A woman's performance on motor and spatial tasks varies over the course of the menstrual cycle (Hampson, 1988) and the loss of gonadal hormones at menopause affects mood, libido, and some aspects of cognition. The mood and emotional changes also seem to involve changes in the serotoin, noradrenaline, dopamine, and opiate pathways. (Genazzani, 2002). After menopause, the rate of depression in females approaches that seen in men (Shors, 2003). A polymorphism in the estrogen receptor alpha is associated with variation in some of the characteristics of menopause such as vaginal dryness and hot flashes (Malacara, 2004).

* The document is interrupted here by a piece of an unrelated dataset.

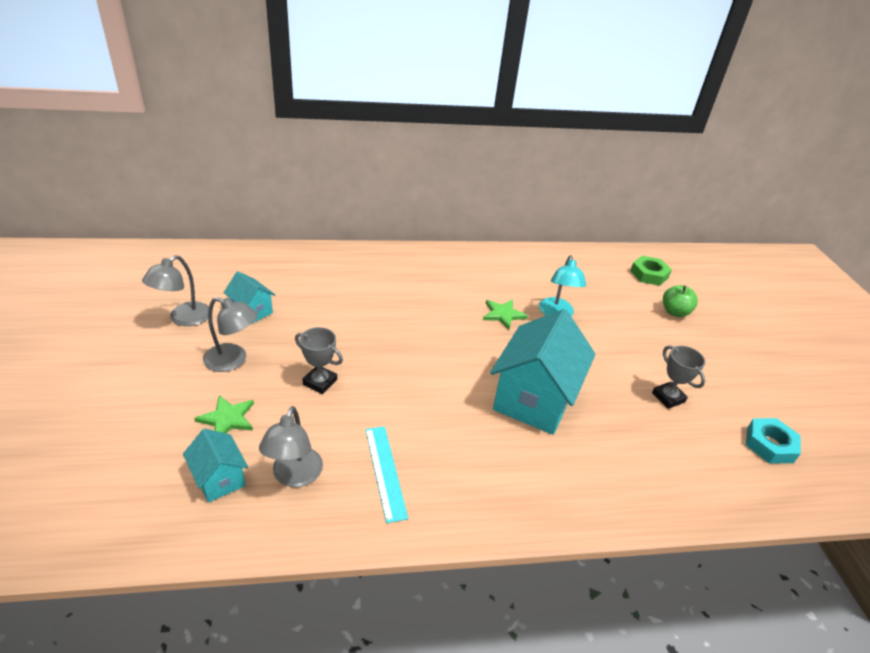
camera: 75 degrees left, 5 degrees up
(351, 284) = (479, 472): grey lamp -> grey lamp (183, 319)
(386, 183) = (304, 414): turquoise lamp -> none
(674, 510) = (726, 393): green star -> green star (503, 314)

Progesterone can cause depression and increases monoamine oxidase activity (which breaks down serotonin) (Steiner, 2003). Progesterone opposes estrogen's effects in the brain and can alter mood, increasing the risk of depression (Genazzani, 2002). Progesterone mediates changes in the ventromedial hypothalamus which affects female behavior in mice (Krebs, 2000). Decreases in progesterone increases the risk of seizure, PMS symptoms, and anxiety (Dunn from Steiner, 2000).

Individuals suffering from depression have higher levels of adrenal hormones and corticotrophin releasing factor (CRF). Male and female mice react to stressful stimuli with different hormones (Shors, 2003).